The GloBallast Story publication outlines key achievements of GloBallast Partnerships Programme
During the 20th century, tiny organisms carried in the ballast water of ships began to be recognized as alien invasive species. These aquatic species were hitching a ride across the oceans and some were embedding themselves in new areas, multiplying and becoming harmful invasive aquatic species. The impacts on native species, local ecosystems and sea-based economies have, in some cases, been devastating. The story of how global partnerships, governments, industry, academia and other stakeholders came together to tackle this problem is told in a new publication, The GloBallast Story, launched (6 June) during a side event at the UN Ocean Conference in New York.

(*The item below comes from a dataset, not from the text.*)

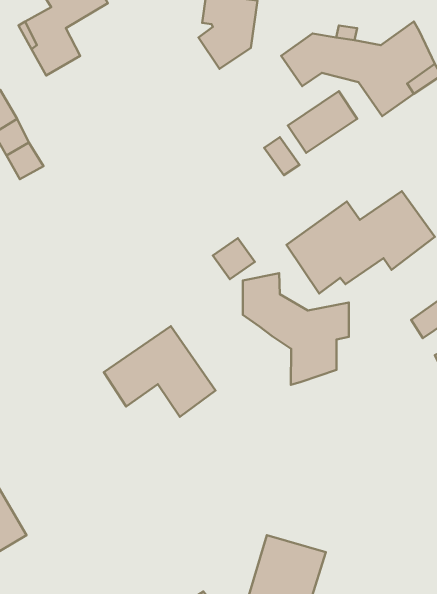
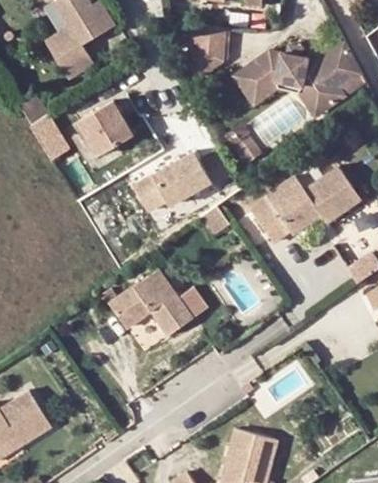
building: none -> [233,66,323,116]
building: none -> [80,95,133,149]
building: none -> [133,146,231,207]
building: [243,273,349,385] -> none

The publication outlines the key achievements of the GloBallast Partnerships Programme, executed by IMO in collaboration with the Global Environment Facility (GEF) and the United Nations Development Programme (UNDP). The project was launched in 2007 after an initial 4-year phase and has been assisting developing countries to reduce the transfer of harmful aquatic organisms and pathogens in ships’ ballast water and implement the IMO Ballast Water Management (BWM) Convention.
The 10 most invasive species that can be transferred through ships’ ballast water are profiled in the publication, which also provides infographics, diagrams and detailed case histories.
The book was launched by Chris Severin from the GEF, Andrew Hudson from UNDP and Stefan Micallef from IMO, in the presence of Rear Admiral Brady from the Maritime Authority of Jamaica.